Activity: Scan the material for "David". Copy every line it appears in.

[[ Records for the task, beginning ]]

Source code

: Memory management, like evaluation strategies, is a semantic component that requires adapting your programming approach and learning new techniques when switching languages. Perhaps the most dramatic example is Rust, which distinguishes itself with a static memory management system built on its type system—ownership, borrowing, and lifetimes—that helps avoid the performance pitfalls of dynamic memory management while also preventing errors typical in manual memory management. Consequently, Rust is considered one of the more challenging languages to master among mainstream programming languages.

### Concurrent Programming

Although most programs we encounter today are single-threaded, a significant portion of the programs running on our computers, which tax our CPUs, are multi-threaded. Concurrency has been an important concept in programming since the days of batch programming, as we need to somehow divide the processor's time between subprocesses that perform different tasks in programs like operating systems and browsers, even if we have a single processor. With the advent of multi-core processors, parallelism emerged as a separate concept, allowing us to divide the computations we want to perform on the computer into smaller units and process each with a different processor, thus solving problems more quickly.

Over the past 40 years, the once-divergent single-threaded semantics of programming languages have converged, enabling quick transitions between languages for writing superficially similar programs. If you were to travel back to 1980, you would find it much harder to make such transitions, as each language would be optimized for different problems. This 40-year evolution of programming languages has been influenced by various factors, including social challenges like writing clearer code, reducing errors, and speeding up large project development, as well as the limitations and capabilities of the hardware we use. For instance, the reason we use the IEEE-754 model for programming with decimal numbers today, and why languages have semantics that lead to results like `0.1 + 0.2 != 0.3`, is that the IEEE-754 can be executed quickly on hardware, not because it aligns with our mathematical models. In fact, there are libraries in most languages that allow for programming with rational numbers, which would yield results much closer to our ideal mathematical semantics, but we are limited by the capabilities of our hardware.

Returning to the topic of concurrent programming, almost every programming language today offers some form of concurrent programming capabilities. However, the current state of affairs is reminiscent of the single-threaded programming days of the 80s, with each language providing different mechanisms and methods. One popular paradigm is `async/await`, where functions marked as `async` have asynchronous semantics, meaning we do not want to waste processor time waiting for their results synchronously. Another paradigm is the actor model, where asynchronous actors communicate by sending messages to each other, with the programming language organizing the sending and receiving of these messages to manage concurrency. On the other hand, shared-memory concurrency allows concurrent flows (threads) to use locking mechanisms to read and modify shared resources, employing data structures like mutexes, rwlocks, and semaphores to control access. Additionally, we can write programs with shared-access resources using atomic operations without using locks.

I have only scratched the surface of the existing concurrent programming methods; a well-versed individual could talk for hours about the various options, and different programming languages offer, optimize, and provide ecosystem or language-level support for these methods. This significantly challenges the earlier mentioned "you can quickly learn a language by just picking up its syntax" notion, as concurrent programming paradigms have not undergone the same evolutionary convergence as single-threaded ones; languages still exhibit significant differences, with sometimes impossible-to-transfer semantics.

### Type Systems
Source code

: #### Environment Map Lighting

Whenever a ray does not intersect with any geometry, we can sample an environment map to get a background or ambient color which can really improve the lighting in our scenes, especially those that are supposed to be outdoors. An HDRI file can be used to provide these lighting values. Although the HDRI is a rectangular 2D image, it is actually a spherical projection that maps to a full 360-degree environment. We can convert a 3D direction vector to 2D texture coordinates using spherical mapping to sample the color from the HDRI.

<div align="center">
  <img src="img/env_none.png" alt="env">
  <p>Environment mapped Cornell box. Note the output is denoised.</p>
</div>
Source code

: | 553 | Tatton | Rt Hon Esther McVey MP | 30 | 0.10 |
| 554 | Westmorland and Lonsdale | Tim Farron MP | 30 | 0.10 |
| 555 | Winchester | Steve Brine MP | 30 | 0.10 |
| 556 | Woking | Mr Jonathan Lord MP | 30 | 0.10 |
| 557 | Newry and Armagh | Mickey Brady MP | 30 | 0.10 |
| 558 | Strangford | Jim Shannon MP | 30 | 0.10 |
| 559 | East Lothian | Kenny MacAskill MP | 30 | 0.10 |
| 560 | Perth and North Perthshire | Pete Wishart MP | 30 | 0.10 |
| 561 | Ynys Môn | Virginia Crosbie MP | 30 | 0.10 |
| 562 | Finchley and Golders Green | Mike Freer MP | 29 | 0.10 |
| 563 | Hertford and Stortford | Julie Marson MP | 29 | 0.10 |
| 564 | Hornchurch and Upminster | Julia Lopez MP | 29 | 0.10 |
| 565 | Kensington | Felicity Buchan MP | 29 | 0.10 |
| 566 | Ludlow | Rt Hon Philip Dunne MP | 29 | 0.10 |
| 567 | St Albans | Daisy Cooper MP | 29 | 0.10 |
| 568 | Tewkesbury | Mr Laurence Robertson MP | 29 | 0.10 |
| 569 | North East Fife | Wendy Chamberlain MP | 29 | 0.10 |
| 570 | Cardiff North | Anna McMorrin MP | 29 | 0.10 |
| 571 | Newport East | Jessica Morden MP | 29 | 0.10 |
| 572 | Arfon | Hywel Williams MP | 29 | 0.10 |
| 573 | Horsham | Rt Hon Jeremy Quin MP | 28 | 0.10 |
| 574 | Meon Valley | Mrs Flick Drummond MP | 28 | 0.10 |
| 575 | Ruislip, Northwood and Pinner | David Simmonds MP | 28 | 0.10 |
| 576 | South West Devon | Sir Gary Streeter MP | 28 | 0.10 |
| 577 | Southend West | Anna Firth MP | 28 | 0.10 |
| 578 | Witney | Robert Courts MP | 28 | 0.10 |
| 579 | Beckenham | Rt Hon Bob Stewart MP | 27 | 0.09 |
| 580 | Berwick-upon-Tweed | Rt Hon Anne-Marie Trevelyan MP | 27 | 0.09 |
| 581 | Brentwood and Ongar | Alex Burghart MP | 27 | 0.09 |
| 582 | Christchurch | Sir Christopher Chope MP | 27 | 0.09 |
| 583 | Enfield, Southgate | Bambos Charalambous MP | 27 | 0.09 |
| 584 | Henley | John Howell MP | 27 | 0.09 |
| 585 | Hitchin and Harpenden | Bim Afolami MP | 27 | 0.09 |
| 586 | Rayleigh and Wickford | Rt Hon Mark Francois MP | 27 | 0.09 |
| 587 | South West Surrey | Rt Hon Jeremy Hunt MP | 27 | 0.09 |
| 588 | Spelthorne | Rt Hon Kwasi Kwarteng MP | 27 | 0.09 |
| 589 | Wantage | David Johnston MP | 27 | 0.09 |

[[ Records for the task, end ]]

Exercise answer:
| 575 | Ruislip, Northwood and Pinner | David Simmonds MP | 28 | 0.10 |
| 589 | Wantage | David Johnston MP | 27 | 0.09 |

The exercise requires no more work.